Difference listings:

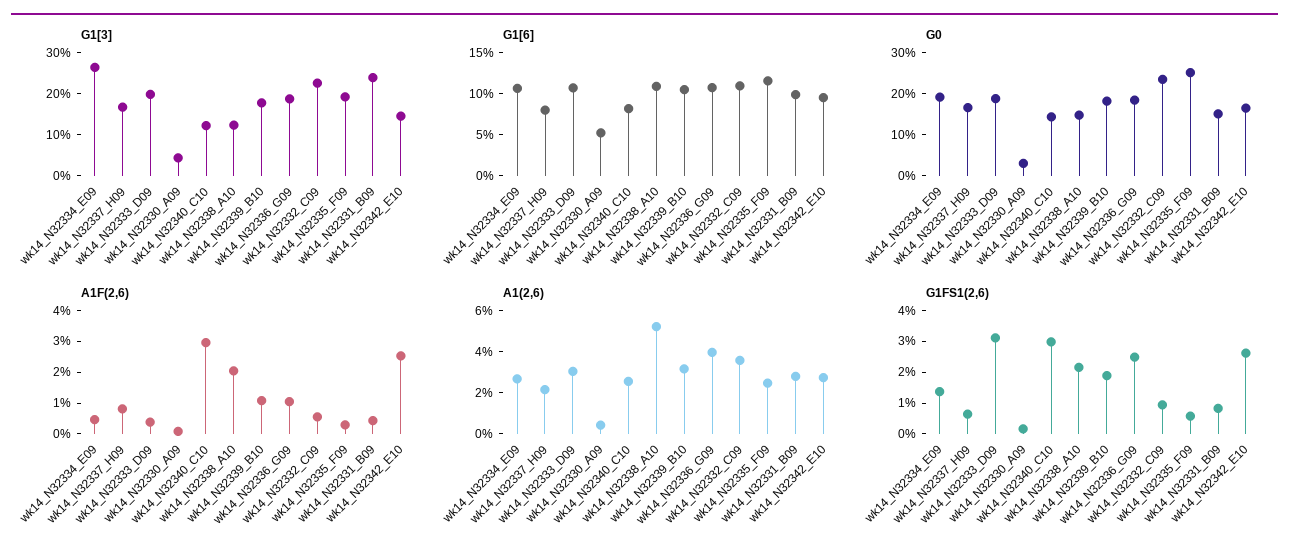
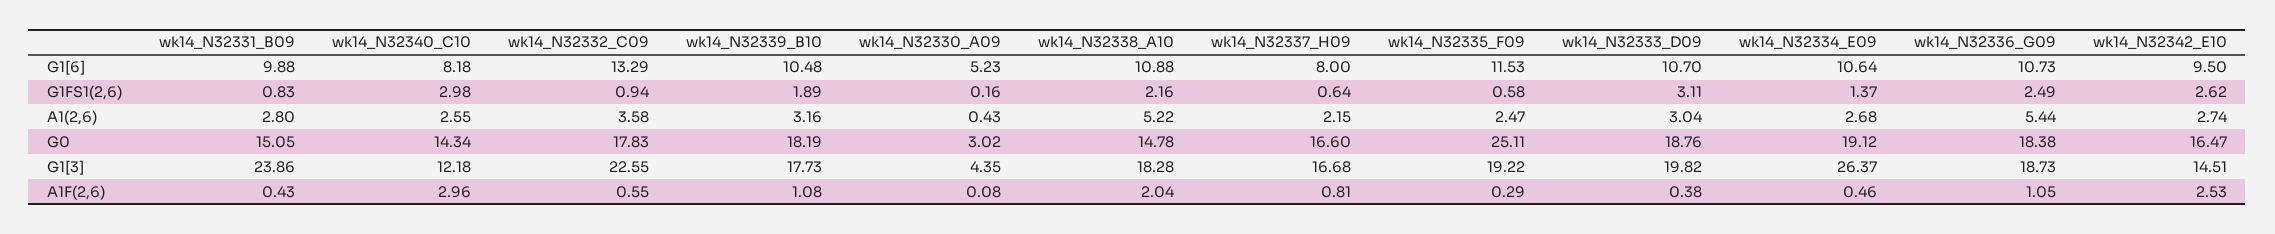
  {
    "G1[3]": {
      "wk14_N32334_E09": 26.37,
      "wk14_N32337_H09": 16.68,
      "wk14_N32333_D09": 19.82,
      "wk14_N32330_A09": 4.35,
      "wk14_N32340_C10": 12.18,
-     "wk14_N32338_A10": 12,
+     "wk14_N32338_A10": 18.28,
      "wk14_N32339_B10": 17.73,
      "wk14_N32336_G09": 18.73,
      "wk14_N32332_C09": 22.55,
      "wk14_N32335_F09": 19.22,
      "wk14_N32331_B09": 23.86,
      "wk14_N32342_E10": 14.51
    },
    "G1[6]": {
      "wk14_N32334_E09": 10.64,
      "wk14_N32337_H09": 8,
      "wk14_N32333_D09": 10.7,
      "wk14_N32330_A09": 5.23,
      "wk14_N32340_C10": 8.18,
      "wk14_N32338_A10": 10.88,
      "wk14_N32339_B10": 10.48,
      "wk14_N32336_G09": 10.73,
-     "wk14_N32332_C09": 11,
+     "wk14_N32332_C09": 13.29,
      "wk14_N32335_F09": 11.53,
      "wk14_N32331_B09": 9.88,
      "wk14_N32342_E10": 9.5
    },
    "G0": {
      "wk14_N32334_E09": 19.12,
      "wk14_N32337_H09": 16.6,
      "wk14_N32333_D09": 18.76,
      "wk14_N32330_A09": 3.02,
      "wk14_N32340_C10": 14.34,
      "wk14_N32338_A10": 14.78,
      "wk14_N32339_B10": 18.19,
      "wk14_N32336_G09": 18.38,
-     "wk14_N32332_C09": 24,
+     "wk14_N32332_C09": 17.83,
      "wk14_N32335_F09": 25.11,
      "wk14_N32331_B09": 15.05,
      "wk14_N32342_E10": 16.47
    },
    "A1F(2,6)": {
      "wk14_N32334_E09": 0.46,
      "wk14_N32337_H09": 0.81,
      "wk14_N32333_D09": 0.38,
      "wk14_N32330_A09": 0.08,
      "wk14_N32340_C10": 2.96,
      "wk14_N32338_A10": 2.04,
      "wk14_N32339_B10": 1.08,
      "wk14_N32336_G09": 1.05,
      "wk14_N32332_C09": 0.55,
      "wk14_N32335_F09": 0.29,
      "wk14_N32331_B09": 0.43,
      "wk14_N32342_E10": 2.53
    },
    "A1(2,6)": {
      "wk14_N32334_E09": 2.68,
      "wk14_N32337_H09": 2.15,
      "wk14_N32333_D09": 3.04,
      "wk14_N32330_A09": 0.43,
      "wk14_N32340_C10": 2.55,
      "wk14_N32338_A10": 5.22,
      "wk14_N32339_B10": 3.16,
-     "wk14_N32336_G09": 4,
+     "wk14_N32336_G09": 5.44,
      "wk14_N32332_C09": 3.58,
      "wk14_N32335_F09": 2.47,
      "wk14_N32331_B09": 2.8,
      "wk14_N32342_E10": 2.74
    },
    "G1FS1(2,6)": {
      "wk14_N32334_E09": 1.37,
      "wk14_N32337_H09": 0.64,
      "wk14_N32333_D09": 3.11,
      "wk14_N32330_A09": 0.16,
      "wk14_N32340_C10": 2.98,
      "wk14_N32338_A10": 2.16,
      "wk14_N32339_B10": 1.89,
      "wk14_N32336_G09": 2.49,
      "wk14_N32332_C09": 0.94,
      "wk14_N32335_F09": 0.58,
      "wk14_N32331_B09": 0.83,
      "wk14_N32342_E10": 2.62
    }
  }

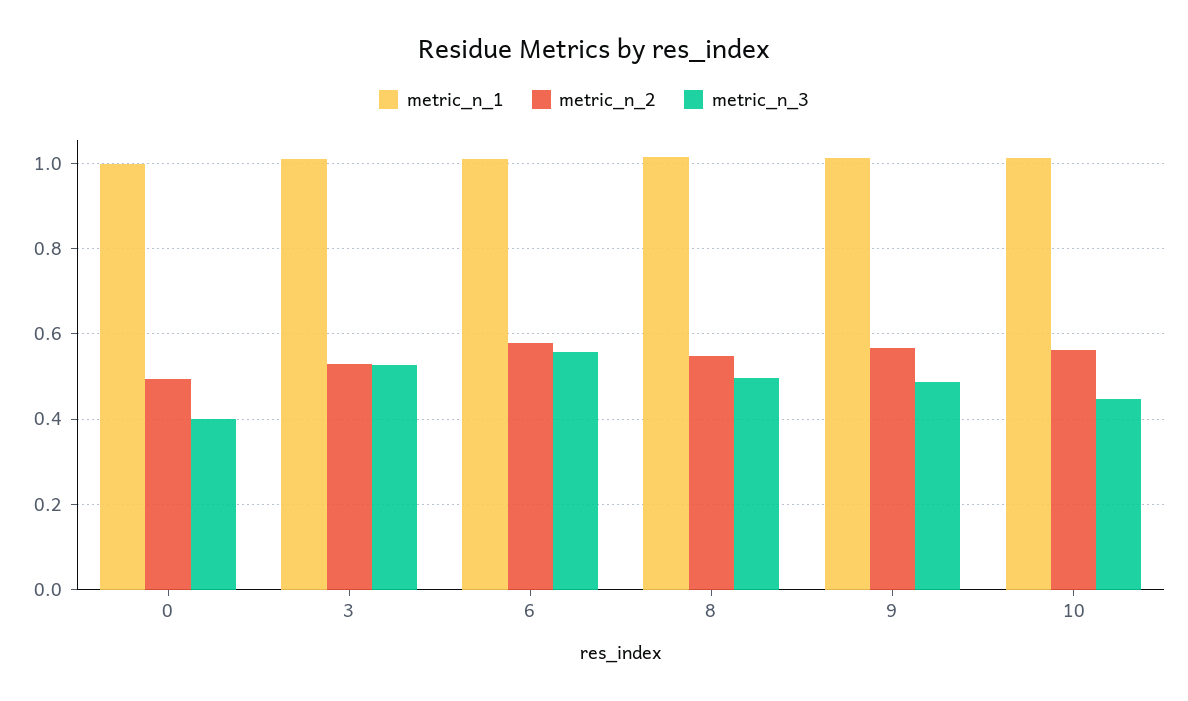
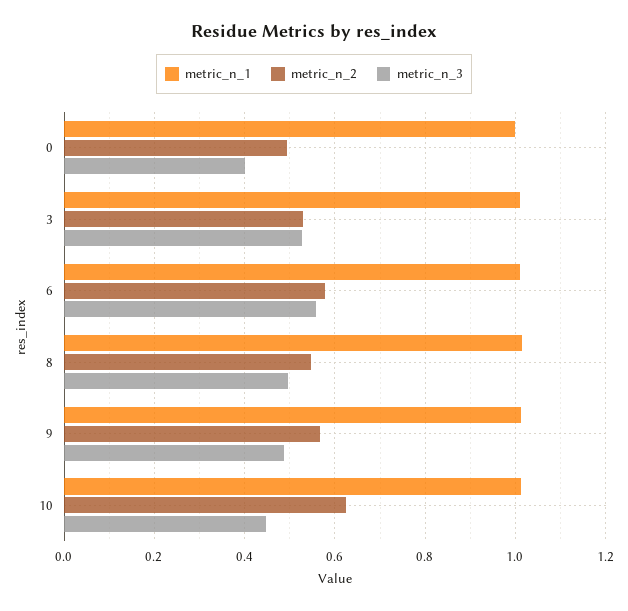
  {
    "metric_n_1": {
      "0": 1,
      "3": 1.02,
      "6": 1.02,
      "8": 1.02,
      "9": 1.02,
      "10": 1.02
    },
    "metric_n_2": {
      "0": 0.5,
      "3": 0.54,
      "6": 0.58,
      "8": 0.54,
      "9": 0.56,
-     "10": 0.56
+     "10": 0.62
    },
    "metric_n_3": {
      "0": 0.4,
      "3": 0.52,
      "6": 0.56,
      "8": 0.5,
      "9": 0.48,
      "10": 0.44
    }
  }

# About this task
Repeat the entries word for word and skip the pictures.

# Task result
  {
    "G1[3]": {
      "wk14_N32334_E09": 26.37,
      "wk14_N32337_H09": 16.68,
      "wk14_N32333_D09": 19.82,
      "wk14_N32330_A09": 4.35,
      "wk14_N32340_C10": 12.18,
-     "wk14_N32338_A10": 12,
+     "wk14_N32338_A10": 18.28,
      "wk14_N32339_B10": 17.73,
      "wk14_N32336_G09": 18.73,
      "wk14_N32332_C09": 22.55,
      "wk14_N32335_F09": 19.22,
      "wk14_N32331_B09": 23.86,
      "wk14_N32342_E10": 14.51
    },
    "G1[6]": {
      "wk14_N32334_E09": 10.64,
      "wk14_N32337_H09": 8,
      "wk14_N32333_D09": 10.7,
      "wk14_N32330_A09": 5.23,
      "wk14_N32340_C10": 8.18,
      "wk14_N32338_A10": 10.88,
      "wk14_N32339_B10": 10.48,
      "wk14_N32336_G09": 10.73,
-     "wk14_N32332_C09": 11,
+     "wk14_N32332_C09": 13.29,
      "wk14_N32335_F09": 11.53,
      "wk14_N32331_B09": 9.88,
      "wk14_N32342_E10": 9.5
    },
    "G0": {
      "wk14_N32334_E09": 19.12,
      "wk14_N32337_H09": 16.6,
      "wk14_N32333_D09": 18.76,
      "wk14_N32330_A09": 3.02,
      "wk14_N32340_C10": 14.34,
      "wk14_N32338_A10": 14.78,
      "wk14_N32339_B10": 18.19,
      "wk14_N32336_G09": 18.38,
-     "wk14_N32332_C09": 24,
+     "wk14_N32332_C09": 17.83,
      "wk14_N32335_F09": 25.11,
      "wk14_N32331_B09": 15.05,
      "wk14_N32342_E10": 16.47
    },
    "A1F(2,6)": {
      "wk14_N32334_E09": 0.46,
      "wk14_N32337_H09": 0.81,
      "wk14_N32333_D09": 0.38,
      "wk14_N32330_A09": 0.08,
      "wk14_N32340_C10": 2.96,
      "wk14_N32338_A10": 2.04,
      "wk14_N32339_B10": 1.08,
      "wk14_N32336_G09": 1.05,
      "wk14_N32332_C09": 0.55,
      "wk14_N32335_F09": 0.29,
      "wk14_N32331_B09": 0.43,
      "wk14_N32342_E10": 2.53
    },
    "A1(2,6)": {
      "wk14_N32334_E09": 2.68,
      "wk14_N32337_H09": 2.15,
      "wk14_N32333_D09": 3.04,
      "wk14_N32330_A09": 0.43,
      "wk14_N32340_C10": 2.55,
      "wk14_N32338_A10": 5.22,
      "wk14_N32339_B10": 3.16,
-     "wk14_N32336_G09": 4,
+     "wk14_N32336_G09": 5.44,
      "wk14_N32332_C09": 3.58,
      "wk14_N32335_F09": 2.47,
      "wk14_N32331_B09": 2.8,
      "wk14_N32342_E10": 2.74
    },
    "G1FS1(2,6)": {
      "wk14_N32334_E09": 1.37,
      "wk14_N32337_H09": 0.64,
      "wk14_N32333_D09": 3.11,
      "wk14_N32330_A09": 0.16,
      "wk14_N32340_C10": 2.98,
      "wk14_N32338_A10": 2.16,
      "wk14_N32339_B10": 1.89,
      "wk14_N32336_G09": 2.49,
      "wk14_N32332_C09": 0.94,
      "wk14_N32335_F09": 0.58,
      "wk14_N32331_B09": 0.83,
      "wk14_N32342_E10": 2.62
    }
  }

  {
    "metric_n_1": {
      "0": 1,
      "3": 1.02,
      "6": 1.02,
      "8": 1.02,
      "9": 1.02,
      "10": 1.02
    },
    "metric_n_2": {
      "0": 0.5,
      "3": 0.54,
      "6": 0.58,
      "8": 0.54,
      "9": 0.56,
-     "10": 0.56
+     "10": 0.62
    },
    "metric_n_3": {
      "0": 0.4,
      "3": 0.52,
      "6": 0.56,
      "8": 0.5,
      "9": 0.48,
      "10": 0.44
    }
  }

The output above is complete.